= Floro Dery =

Filipino illustrator

Floro Dery (born 18 June 1958) is a Filipino illustrator best known for his work as design supervisor of the 1980s The Transformers TV series and was the visual creator of The Transformers: The Movie. He modified the 1984 character models originally designed by Shōhei Kohara and created the 1985 models, all of which became the visual guidelines both for the comic book and the animated cartoon appearances of those characters. He was also charged with designing all the characters introduced in the movie.

Dery is also known for illustrating the Sunday edition of the syndicated The Amazing Spider-Man comic strip from 1982 to 1992. Design supervisor for the 1986 animated series Wildfire, he was responsible for character design. Dery worked alongside fellow Filipino Alex Niño as a storyboard artist for Sunbow Productions on Visionaries: Knights of the Magical Light.
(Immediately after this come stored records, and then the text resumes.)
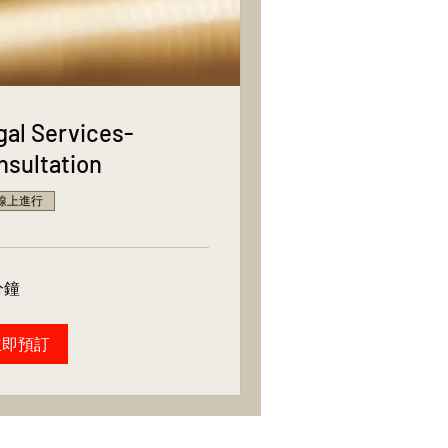
gal Services-
nsultation
線上進行
分鐘
立即預訂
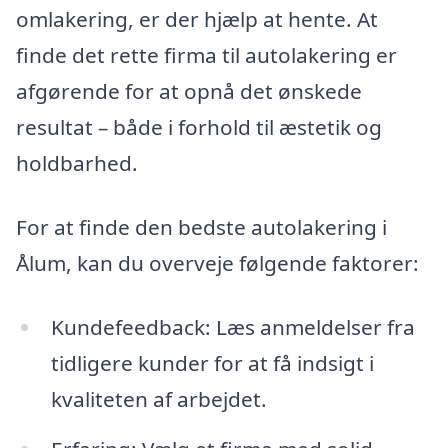
omlakering, er der hjælp at hente. At
finde det rette firma til autolakering er
afgørende for at opnå det ønskede
resultat – både i forhold til æstetik og
holdbarhed.
For at finde den bedste autolakering i
Ålum, kan du overveje følgende faktorer:
Kundefeedback: Læs anmeldelser fra
tidligere kunder for at få indsigt i
kvaliteten af arbejdet.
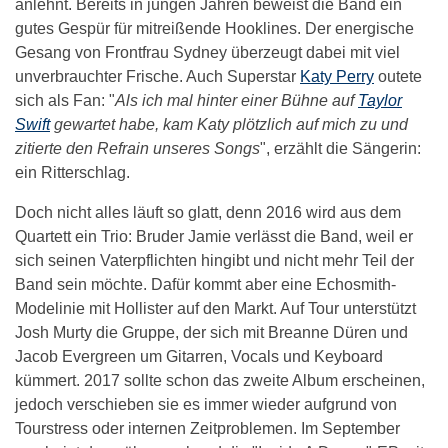
anlehnt. Bereits in jungen Jahren beweist die Band ein
gutes Gespür für mitreißende Hooklines. Der energische
Gesang von Frontfrau Sydney überzeugt dabei mit viel
unverbrauchter Frische. Auch Superstar
Katy Perry
outete
sich als Fan: "
Als ich mal hinter einer Bühne auf
Taylor
Swift
gewartet habe, kam Katy plötzlich auf mich zu und
zitierte den Refrain unseres Songs
", erzählt die Sängerin:
ein Ritterschlag.
Doch nicht alles läuft so glatt, denn 2016 wird aus dem
Quartett ein Trio: Bruder Jamie verlässt die Band, weil er
sich seinen Vaterpflichten hingibt und nicht mehr Teil der
Band sein möchte. Dafür kommt aber eine Echosmith-
Modelinie mit Hollister auf den Markt. Auf Tour unterstützt
Josh Murty die Gruppe, der sich mit Breanne Düren und
Jacob Evergreen um Gitarren, Vocals und Keyboard
kümmert. 2017 sollte schon das zweite Album erscheinen,
jedoch verschieben sie es immer wieder aufgrund von
Tourstress oder internen Zeitproblemen. Im September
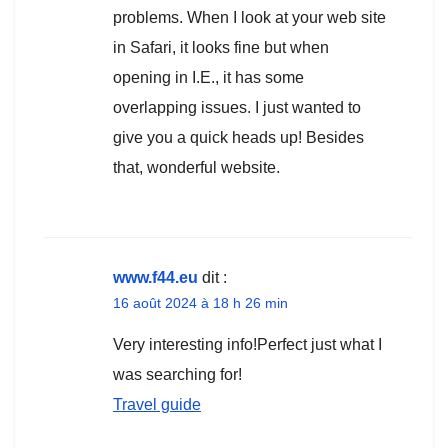
problems. When I look at your web site
in Safari, it looks fine but when
opening in I.E., it has some
overlapping issues. I just wanted to
give you a quick heads up! Besides
that, wonderful website.
www.f44.eu
dit :
16 août 2024 à 18 h 26 min
Very interesting info!Perfect just what I
was searching for!
Travel guide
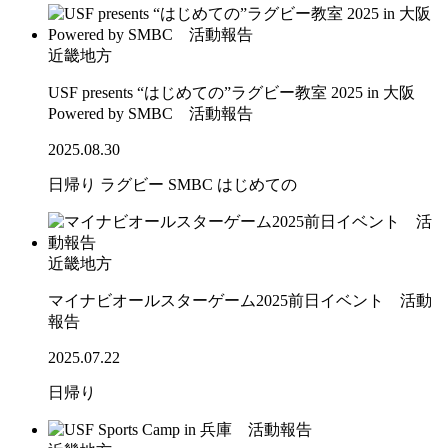
近畿地方
USF presents “はじめての”ラグビー教室 2025 in 大阪
Powered by SMBC 活動報告
2025.08.30
日帰り
ラグビー
SMBC
はじめての
近畿地方
マイナビオールスターゲーム2025前日イベント 活動
報告
2025.07.22
日帰り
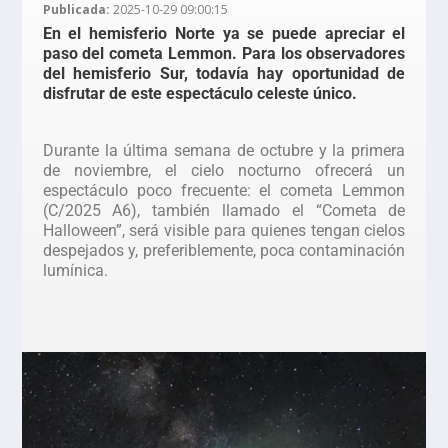
Publicada:
2025-10-29 09:00:15
En el hemisferio Norte ya se puede apreciar el
paso del cometa Lemmon. Para los observadores
del hemisferio Sur, todavía hay oportunidad de
disfrutar de este espectáculo celeste único.
Durante la última semana de octubre y la primera
de noviembre, el cielo nocturno ofrecerá un
espectáculo poco frecuente: el cometa Lemmon
(C/2025 A6), también llamado el “Cometa de
Halloween”, será visible para quienes tengan cielos
despejados y, preferiblemente, poca contaminación
lumínica.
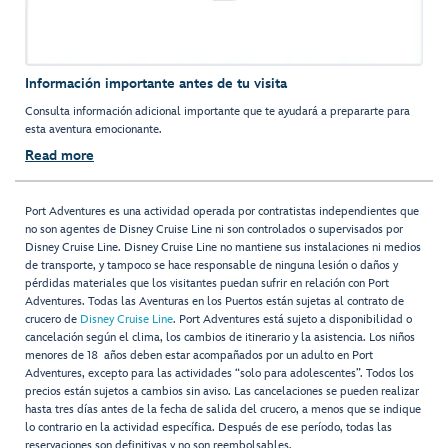
Información importante antes de tu visita
Consulta información adicional importante que te ayudará a prepararte para
esta aventura emocionante.
Read more
Port Adventures es una actividad operada por contratistas independientes que
no son agentes de Disney Cruise Line ni son controlados o supervisados por
Disney Cruise Line. Disney Cruise Line no mantiene sus instalaciones ni medios
de transporte, y tampoco se hace responsable de ninguna lesión o daños y
pérdidas materiales que los visitantes puedan sufrir en relación con Port
Adventures. Todas las Aventuras en los Puertos están sujetas al contrato de
crucero de
Disney Cruise Line
. Port Adventures está sujeto a disponibilidad o
cancelación según el clima, los cambios de itinerario y la asistencia. Los niños
menores de 18 años deben estar acompañados por un adulto en Port
Adventures, excepto para las actividades “solo para adolescentes”. Todos los
precios están sujetos a cambios sin aviso. Las cancelaciones se pueden realizar
hasta tres días antes de la fecha de salida del crucero, a menos que se indique
lo contrario en la actividad específica. Después de ese período, todas las
reservaciones son definitivas y no son reembolsables.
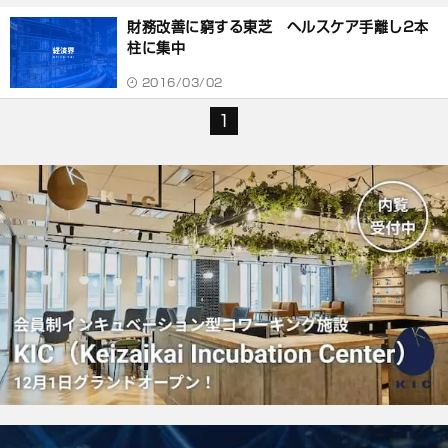
財務改善に窮する東芝 ヘルスケア手離し2本
柱に集中
2016/03/02
1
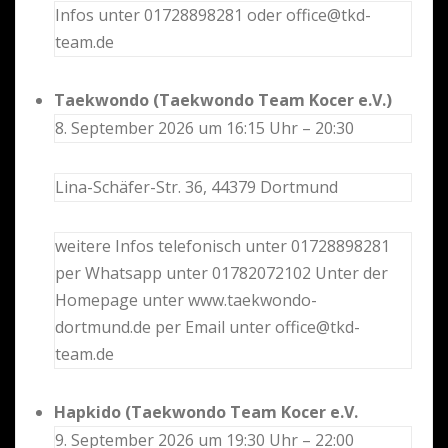
Infos unter 01728898281 oder office@tkd-
team.de
Taekwondo (Taekwondo Team Kocer e.V.)
8. September 2026 um 16:15 Uhr – 20:30
Lina-Schäfer-Str. 36, 44379 Dortmund
weitere Infos telefonisch unter 01728898281
per Whatsapp unter 01782072102 Unter der
Homepage unter www.taekwondo-
dortmund.de per Email unter office@tkd-
team.de
Hapkido (Taekwondo Team Kocer e.V.
9. September 2026 um 19:30 Uhr – 22:00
He was the character designer for the 1987 animated film Ultraman: The Adventure Begins. He went on to be the production designer for Pirates of Dark Water and a storyboard artist for Spider-Man: The Animated Series.

Dery was involved in the artists' protest movement against the dictator Ferdinand Marcos in the 1970s, the Nagkakaisang Progresibong Artista at Arkitekto (United Progressive Artists and Architects).